*WHAT THE EXERCISE ASKS*
Please copy each line of the listing below in which the word "brown" appears.

*STORED DATA*
◆ ◆ ◆ ◆ ◆ ◆ ◆
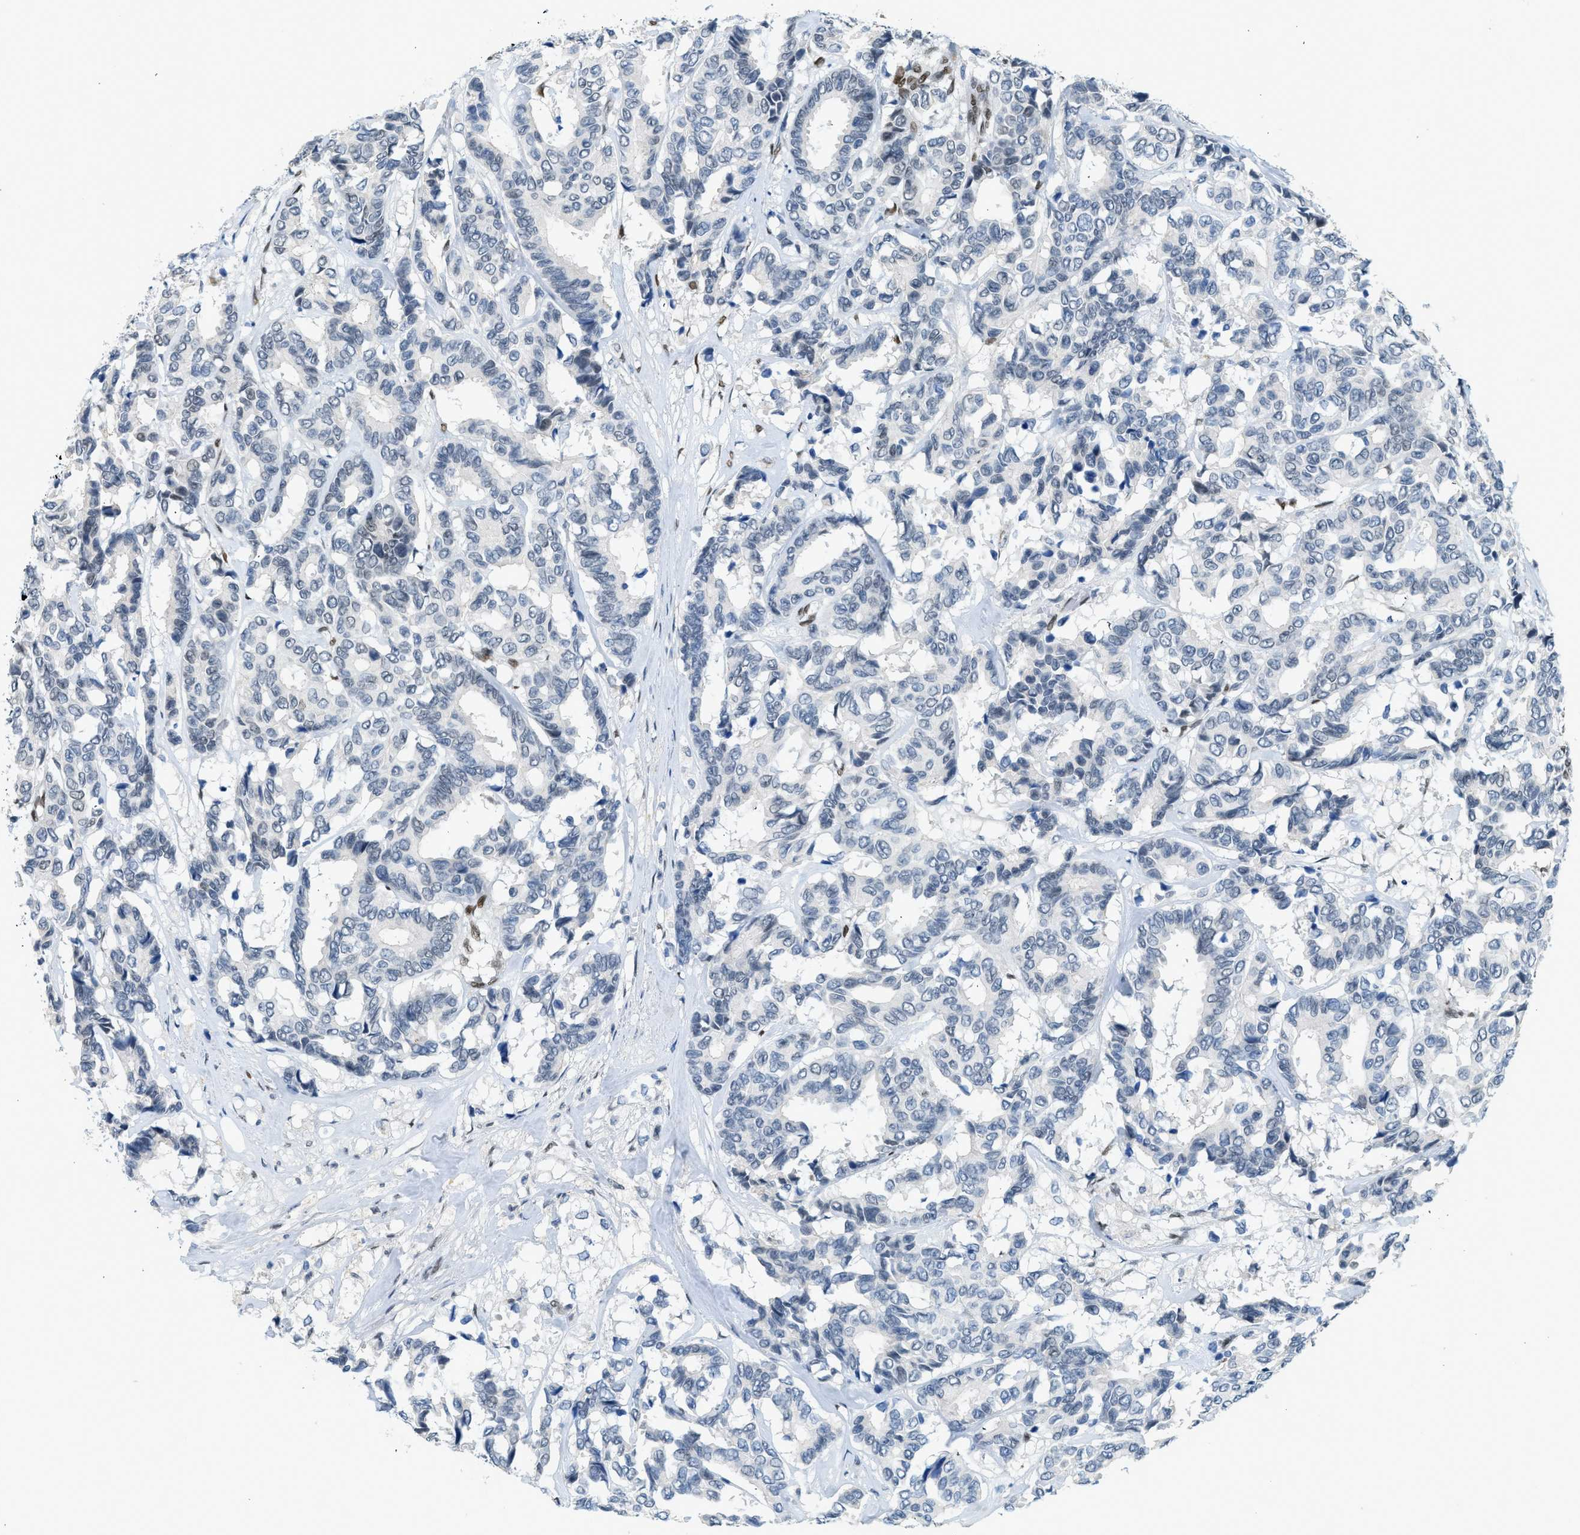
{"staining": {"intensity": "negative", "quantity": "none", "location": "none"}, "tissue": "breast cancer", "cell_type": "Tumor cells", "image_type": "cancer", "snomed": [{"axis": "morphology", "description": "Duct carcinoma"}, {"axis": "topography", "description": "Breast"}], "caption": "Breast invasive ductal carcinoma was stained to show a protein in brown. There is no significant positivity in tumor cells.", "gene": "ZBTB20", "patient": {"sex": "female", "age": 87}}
◆ ◆ ◆ ◆ ◆ ◆ ◆
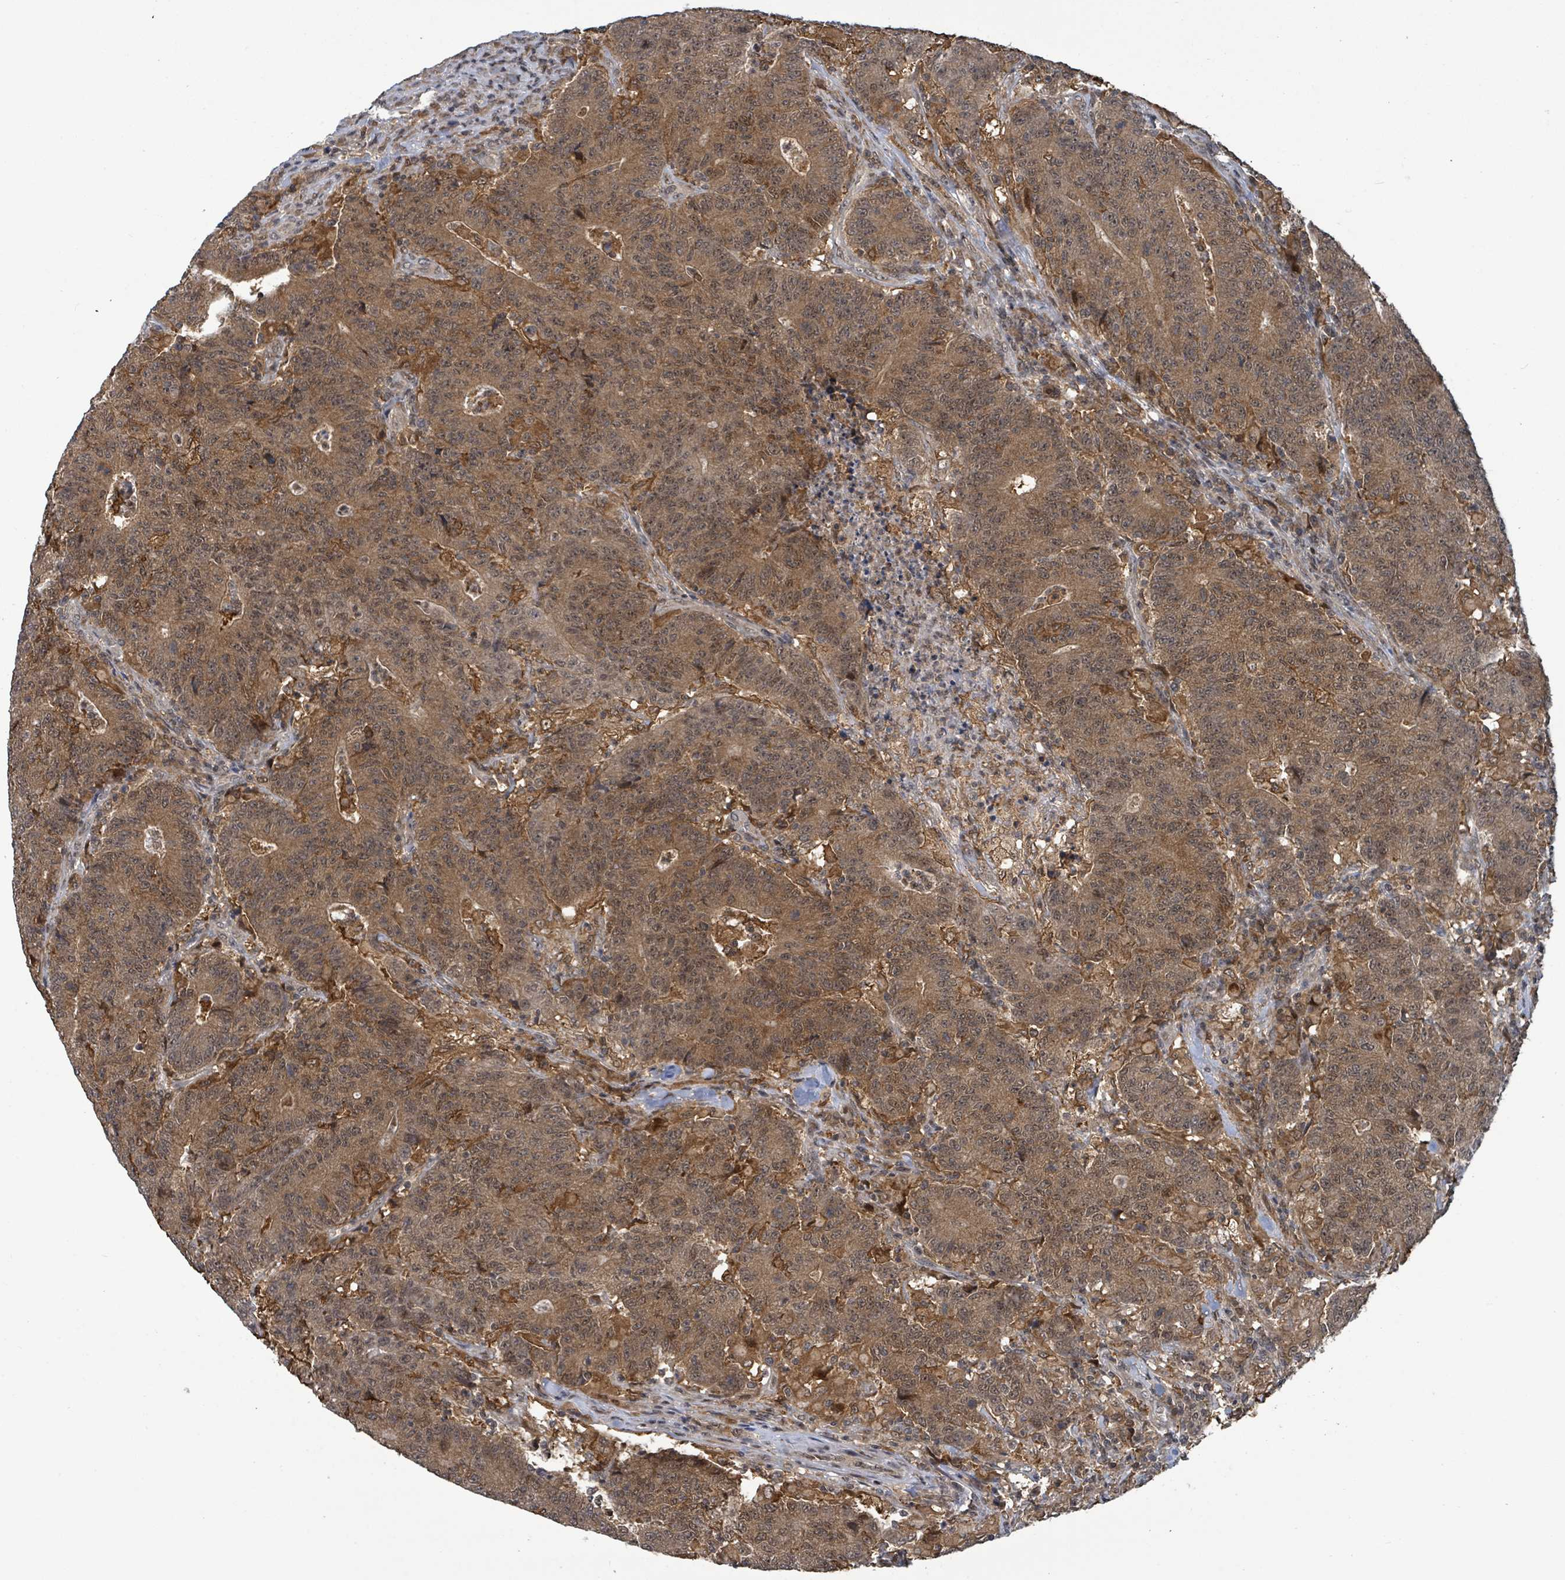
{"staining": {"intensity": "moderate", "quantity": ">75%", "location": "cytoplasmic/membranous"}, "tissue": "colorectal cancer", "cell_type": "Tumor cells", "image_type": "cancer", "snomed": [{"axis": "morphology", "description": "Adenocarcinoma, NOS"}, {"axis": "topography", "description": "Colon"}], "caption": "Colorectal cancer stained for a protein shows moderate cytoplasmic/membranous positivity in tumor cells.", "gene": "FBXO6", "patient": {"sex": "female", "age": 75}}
◆ ◆ ◆ ◆ ◆ ◆ ◆
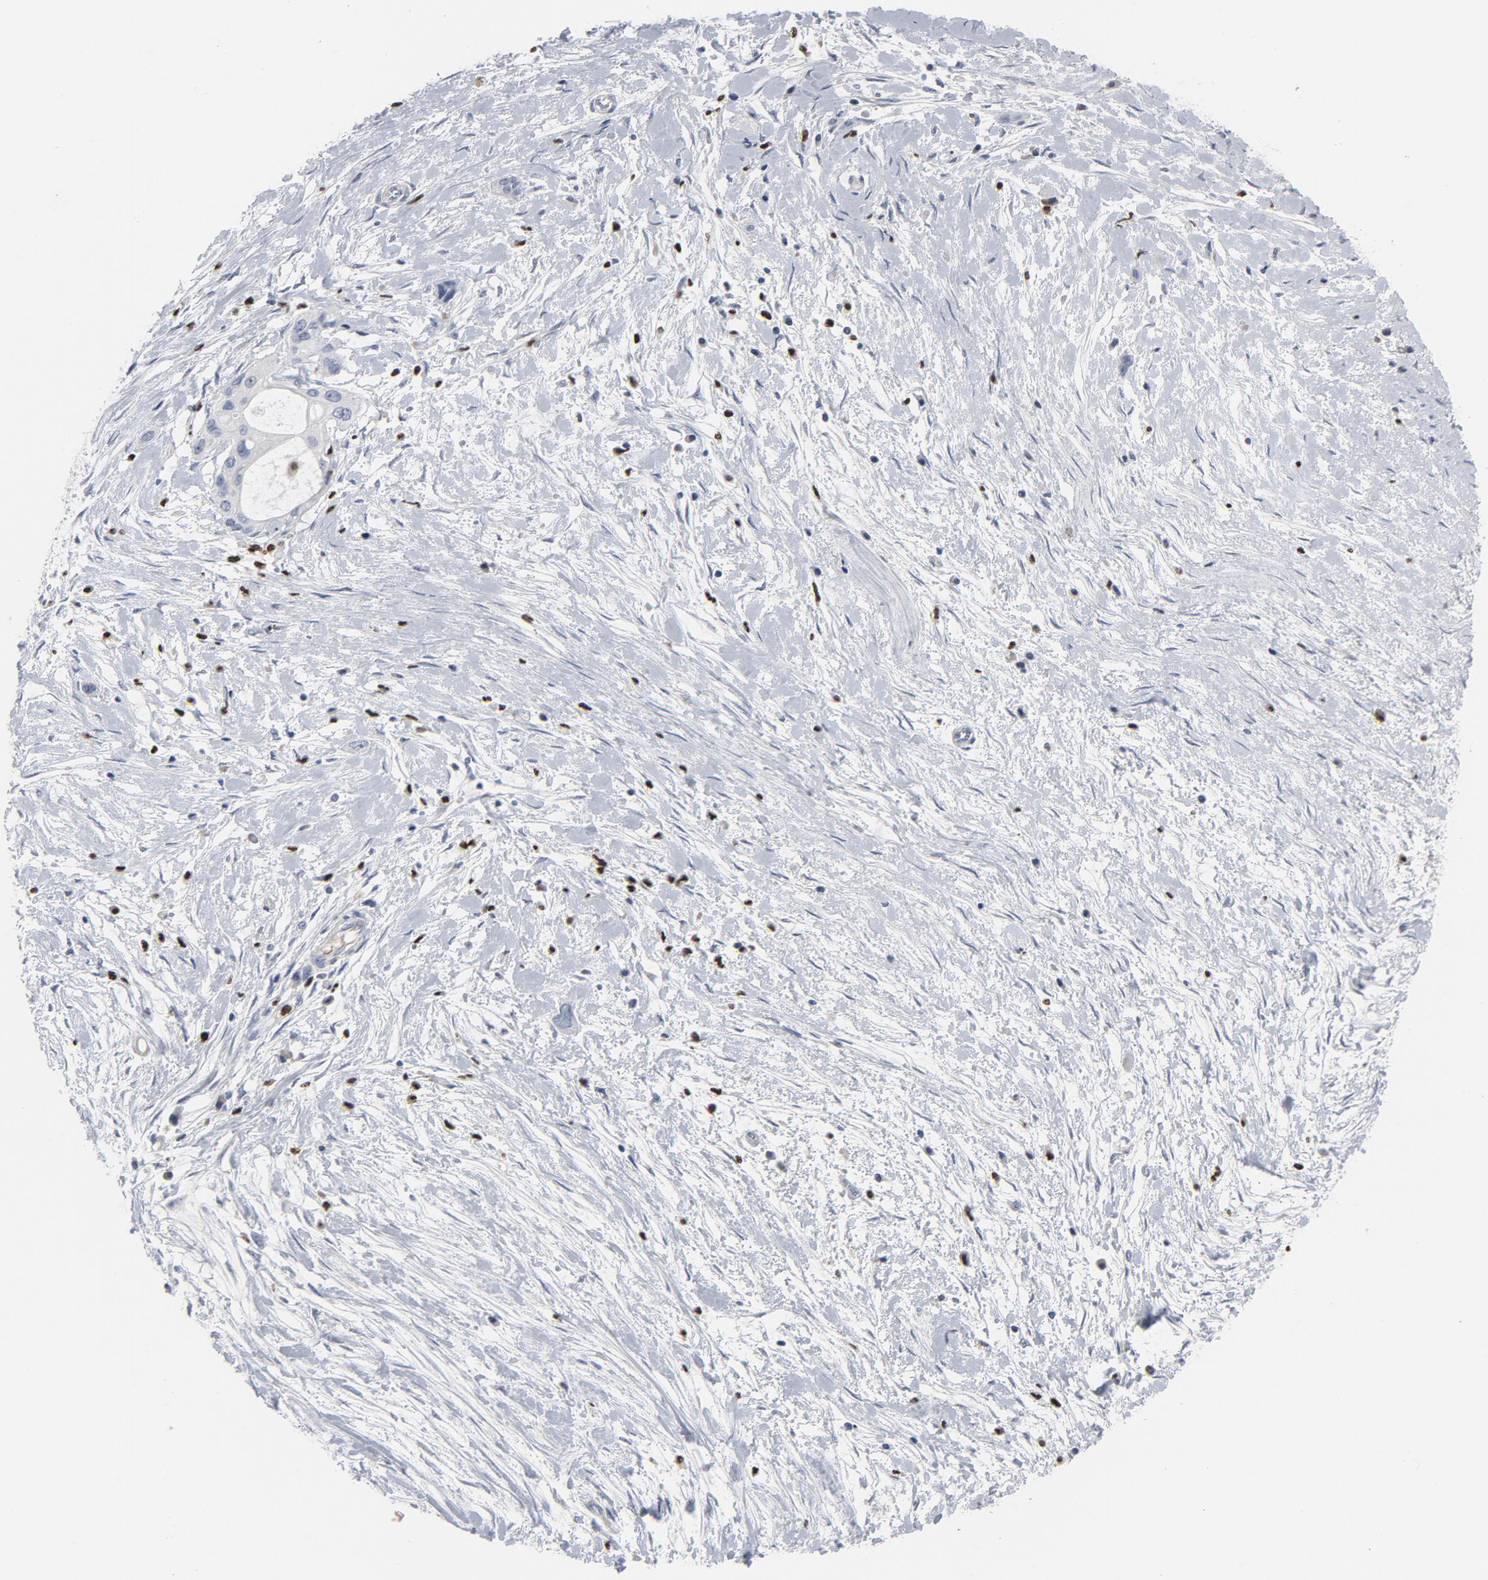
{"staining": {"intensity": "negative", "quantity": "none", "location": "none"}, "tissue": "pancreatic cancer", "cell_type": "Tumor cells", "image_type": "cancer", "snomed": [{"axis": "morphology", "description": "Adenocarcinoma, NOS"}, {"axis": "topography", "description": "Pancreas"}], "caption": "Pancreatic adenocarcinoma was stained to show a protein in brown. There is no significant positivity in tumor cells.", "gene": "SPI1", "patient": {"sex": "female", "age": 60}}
◆ ◆ ◆ ◆ ◆ ◆ ◆
*RESPONSE BELOW*
{"staining": {"intensity": "negative", "quantity": "none", "location": "none"}, "tissue": "breast cancer", "cell_type": "Tumor cells", "image_type": "cancer", "snomed": [{"axis": "morphology", "description": "Duct carcinoma"}, {"axis": "topography", "description": "Breast"}], "caption": "Breast invasive ductal carcinoma was stained to show a protein in brown. There is no significant positivity in tumor cells.", "gene": "ZBTB20", "patient": {"sex": "female", "age": 87}}
{"staining": {"intensity": "negative", "quantity": "none", "location": "none"}, "tissue": "pancreatic cancer", "cell_type": "Tumor cells", "image_type": "cancer", "snomed": [{"axis": "morphology", "description": "Adenocarcinoma, NOS"}, {"axis": "topography", "description": "Pancreas"}], "caption": "Pancreatic adenocarcinoma was stained to show a protein in brown. There is no significant positivity in tumor cells.", "gene": "SPI1", "patient": {"sex": "female", "age": 60}}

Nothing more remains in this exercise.